| Work to be completed |
Beneath this instruction is a block of data; output from it exactly the lines that run from the one containing "Figure 13: Results" through the one containing "Figure 1. Integral", inclusive.

◆ ◆ ◆ ◆ ◆

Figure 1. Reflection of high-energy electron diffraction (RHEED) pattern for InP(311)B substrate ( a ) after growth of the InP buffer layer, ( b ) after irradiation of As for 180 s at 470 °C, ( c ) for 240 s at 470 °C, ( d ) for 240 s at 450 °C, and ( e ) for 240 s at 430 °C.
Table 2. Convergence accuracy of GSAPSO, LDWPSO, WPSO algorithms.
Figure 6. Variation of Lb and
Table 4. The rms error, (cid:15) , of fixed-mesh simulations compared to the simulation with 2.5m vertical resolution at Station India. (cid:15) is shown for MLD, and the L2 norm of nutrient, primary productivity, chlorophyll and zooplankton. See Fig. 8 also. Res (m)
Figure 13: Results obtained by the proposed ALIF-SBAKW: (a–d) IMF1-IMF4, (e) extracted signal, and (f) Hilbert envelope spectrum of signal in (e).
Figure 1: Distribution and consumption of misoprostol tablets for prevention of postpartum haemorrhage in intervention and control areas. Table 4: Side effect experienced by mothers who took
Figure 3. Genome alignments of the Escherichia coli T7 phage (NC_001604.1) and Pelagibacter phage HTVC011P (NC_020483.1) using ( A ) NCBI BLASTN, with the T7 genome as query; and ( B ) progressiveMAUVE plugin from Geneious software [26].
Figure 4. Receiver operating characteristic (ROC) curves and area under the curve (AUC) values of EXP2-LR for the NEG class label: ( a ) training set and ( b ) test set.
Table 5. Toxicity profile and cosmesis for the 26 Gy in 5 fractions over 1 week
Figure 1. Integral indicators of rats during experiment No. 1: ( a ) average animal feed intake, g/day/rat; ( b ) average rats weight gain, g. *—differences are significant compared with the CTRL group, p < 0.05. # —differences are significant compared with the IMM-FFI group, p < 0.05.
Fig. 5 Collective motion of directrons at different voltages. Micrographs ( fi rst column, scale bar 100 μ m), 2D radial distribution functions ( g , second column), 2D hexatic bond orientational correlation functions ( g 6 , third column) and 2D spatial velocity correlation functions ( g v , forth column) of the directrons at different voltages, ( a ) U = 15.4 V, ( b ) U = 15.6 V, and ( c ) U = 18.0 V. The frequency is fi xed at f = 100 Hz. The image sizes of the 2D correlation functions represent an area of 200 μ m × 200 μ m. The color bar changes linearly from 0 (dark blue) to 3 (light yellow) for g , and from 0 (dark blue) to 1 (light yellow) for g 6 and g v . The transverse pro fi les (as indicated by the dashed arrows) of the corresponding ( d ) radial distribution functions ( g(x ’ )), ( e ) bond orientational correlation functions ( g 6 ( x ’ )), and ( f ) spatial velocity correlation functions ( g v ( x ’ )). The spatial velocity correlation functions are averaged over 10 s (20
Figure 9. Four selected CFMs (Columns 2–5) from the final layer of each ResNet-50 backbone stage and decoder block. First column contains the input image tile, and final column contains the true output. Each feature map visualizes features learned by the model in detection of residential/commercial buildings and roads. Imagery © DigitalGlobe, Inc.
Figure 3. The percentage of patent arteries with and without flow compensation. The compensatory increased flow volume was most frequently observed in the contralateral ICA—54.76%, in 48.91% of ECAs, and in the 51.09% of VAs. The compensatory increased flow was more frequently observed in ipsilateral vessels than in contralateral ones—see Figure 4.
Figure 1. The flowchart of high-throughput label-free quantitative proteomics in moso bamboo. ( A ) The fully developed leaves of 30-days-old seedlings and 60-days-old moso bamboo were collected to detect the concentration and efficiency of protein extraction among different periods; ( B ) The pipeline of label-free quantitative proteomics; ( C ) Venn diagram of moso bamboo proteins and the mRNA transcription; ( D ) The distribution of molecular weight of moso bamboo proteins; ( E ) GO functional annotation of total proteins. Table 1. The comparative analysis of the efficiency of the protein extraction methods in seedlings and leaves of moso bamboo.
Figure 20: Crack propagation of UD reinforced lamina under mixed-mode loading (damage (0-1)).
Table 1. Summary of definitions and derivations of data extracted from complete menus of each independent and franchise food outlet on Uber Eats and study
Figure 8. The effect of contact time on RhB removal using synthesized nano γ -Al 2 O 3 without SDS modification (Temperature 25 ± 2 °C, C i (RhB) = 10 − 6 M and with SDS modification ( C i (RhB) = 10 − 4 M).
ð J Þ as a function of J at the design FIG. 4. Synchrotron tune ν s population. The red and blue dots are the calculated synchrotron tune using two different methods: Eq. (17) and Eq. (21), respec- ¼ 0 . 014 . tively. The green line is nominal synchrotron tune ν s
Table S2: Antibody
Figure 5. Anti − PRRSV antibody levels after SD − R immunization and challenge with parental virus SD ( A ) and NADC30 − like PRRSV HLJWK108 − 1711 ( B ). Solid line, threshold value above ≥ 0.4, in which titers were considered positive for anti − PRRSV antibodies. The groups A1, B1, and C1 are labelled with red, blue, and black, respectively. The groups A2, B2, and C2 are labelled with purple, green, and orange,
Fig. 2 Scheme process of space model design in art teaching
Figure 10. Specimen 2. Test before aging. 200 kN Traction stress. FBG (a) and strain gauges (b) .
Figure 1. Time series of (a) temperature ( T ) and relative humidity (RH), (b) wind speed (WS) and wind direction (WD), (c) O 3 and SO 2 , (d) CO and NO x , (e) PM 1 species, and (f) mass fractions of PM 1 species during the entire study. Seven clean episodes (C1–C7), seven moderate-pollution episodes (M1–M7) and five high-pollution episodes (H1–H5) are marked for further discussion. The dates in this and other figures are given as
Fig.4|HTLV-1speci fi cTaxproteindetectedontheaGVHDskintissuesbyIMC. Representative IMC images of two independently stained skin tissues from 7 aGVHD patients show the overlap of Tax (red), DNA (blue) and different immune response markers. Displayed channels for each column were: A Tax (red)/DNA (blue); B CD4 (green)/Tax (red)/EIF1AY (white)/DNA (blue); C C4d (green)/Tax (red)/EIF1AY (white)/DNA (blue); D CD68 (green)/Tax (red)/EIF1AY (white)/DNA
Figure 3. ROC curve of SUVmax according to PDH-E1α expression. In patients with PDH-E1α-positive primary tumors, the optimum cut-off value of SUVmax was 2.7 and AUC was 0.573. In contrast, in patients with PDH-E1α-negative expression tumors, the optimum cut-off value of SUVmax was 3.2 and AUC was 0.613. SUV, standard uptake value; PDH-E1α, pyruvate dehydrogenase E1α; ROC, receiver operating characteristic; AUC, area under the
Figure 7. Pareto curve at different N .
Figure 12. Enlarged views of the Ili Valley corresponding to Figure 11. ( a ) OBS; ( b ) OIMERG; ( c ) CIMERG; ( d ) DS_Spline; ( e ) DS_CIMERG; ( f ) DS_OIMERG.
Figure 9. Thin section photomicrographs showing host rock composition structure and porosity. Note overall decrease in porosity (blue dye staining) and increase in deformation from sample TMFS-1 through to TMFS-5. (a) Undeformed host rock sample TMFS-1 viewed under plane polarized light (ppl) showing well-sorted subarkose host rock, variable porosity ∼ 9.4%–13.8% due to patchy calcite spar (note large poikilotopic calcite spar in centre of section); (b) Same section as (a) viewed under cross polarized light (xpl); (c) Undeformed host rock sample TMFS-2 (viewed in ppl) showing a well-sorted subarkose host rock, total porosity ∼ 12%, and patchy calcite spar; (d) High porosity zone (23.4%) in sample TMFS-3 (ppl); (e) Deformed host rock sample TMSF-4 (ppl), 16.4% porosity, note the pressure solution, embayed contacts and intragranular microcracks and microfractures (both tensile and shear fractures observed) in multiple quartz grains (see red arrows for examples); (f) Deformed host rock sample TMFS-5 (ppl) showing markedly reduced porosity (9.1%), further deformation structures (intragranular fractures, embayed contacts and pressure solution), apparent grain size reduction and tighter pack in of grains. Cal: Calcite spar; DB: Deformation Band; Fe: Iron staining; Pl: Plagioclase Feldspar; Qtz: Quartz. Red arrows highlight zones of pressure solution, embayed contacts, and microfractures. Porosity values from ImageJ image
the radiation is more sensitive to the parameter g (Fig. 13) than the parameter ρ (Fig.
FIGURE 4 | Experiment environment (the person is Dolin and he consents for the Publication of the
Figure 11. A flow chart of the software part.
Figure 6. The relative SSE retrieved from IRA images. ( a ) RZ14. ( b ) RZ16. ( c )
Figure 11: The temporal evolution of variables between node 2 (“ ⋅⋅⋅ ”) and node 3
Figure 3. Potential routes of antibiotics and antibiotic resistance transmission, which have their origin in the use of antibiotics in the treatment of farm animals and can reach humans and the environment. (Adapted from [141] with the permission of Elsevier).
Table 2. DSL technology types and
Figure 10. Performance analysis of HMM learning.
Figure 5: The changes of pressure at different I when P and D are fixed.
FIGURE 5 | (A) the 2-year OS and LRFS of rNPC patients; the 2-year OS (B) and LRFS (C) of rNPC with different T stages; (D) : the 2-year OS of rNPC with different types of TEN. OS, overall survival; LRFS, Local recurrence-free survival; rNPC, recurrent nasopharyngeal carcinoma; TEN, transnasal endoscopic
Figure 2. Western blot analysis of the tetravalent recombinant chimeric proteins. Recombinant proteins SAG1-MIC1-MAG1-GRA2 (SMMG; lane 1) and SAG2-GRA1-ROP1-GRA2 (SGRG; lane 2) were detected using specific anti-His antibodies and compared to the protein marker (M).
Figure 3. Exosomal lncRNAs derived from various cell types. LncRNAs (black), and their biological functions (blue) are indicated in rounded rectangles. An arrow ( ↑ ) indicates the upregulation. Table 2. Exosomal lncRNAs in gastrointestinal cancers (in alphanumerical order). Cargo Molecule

◆ ◆ ◆ ◆ ◆

| Result of this task |
Figure 13: Results obtained by the proposed ALIF-SBAKW: (a–d) IMF1-IMF4, (e) extracted signal, and (f) Hilbert envelope spectrum of signal in (e).
Figure 1: Distribution and consumption of misoprostol tablets for prevention of postpartum haemorrhage in intervention and control areas. Table 4: Side effect experienced by mothers who took
Figure 3. Genome alignments of the Escherichia coli T7 phage (NC_001604.1) and Pelagibacter phage HTVC011P (NC_020483.1) using ( A ) NCBI BLASTN, with the T7 genome as query; and ( B ) progressiveMAUVE plugin from Geneious software [26].
Figure 4. Receiver operating characteristic (ROC) curves and area under the curve (AUC) values of EXP2-LR for the NEG class label: ( a ) training set and ( b ) test set.
Table 5. Toxicity profile and cosmesis for the 26 Gy in 5 fractions over 1 week
Figure 1. Integral indicators of rats during experiment No. 1: ( a ) average animal feed intake, g/day/rat; ( b ) average rats weight gain, g. *—differences are significant compared with the CTRL group, p < 0.05. # —differences are significant compared with the IMM-FFI group, p < 0.05.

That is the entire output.